» **DESCRIPTION OF THE TASK**
Copy every item below word for word, leaving out the pictures.

» **PROVIDED DATA**
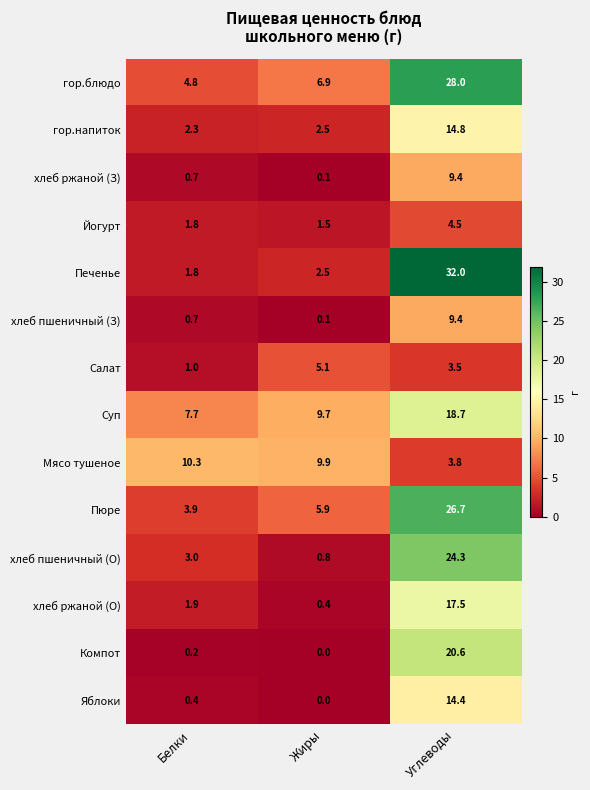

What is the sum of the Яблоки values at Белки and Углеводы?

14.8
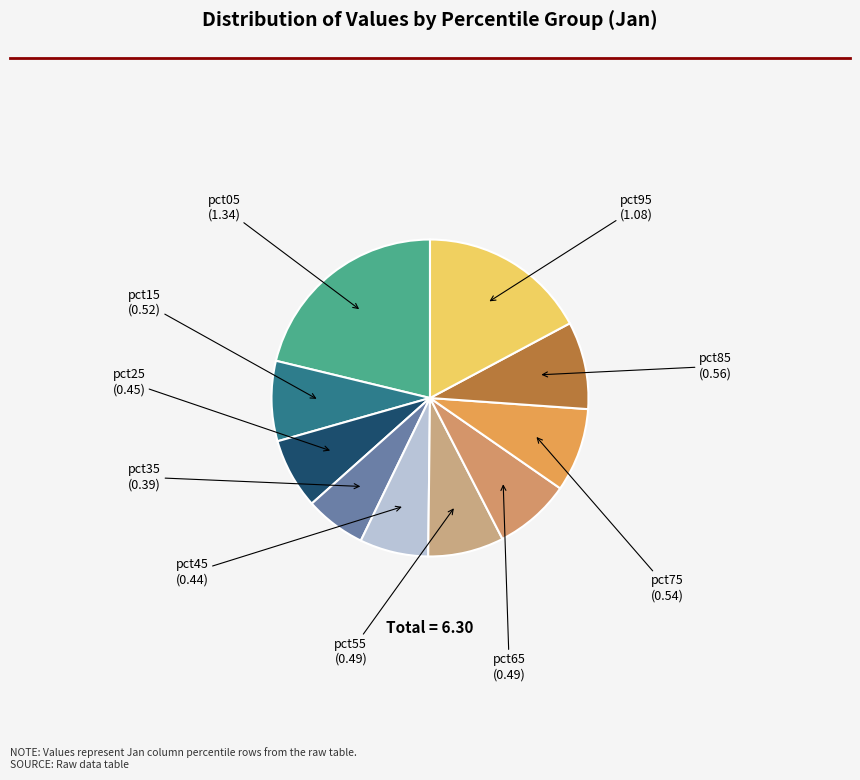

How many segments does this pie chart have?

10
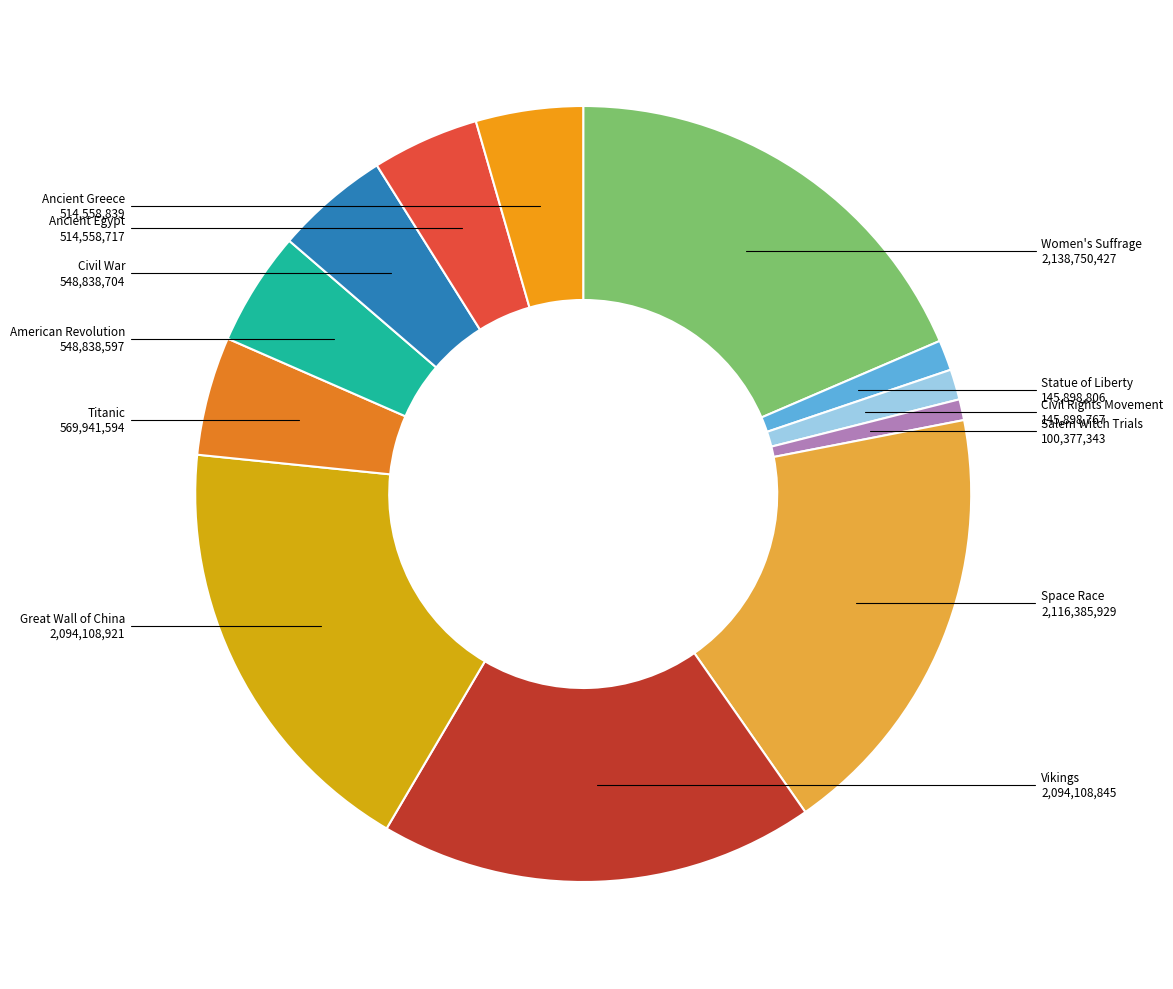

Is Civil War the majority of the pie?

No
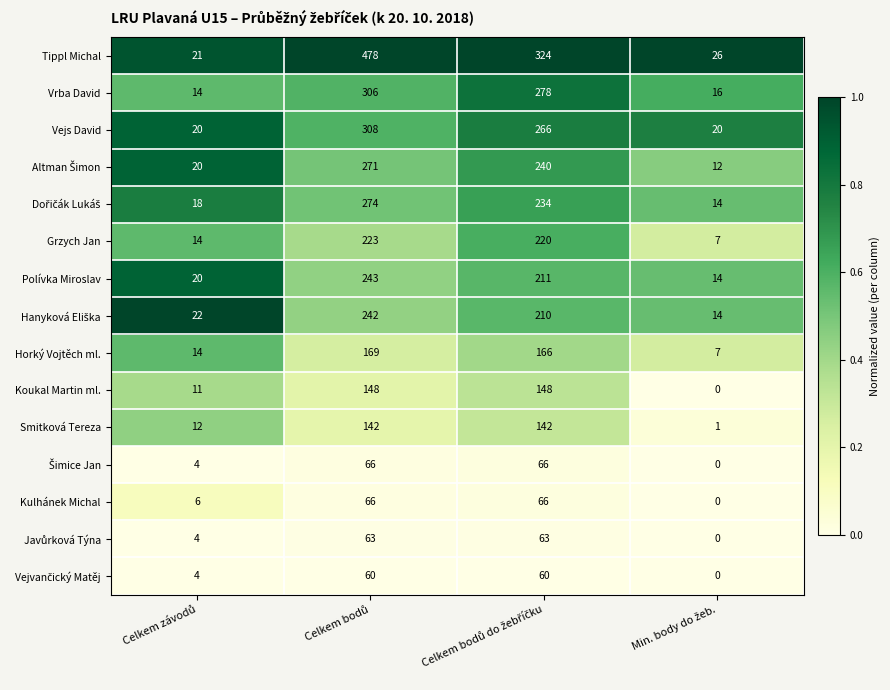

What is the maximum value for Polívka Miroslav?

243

» **THE COMPLETED TASK**
What is the sum of the Яблоки values at Белки and Углеводы?

14.8

How many segments does this pie chart have?

10

Is Civil War the majority of the pie?

No

What is the maximum value for Polívka Miroslav?

243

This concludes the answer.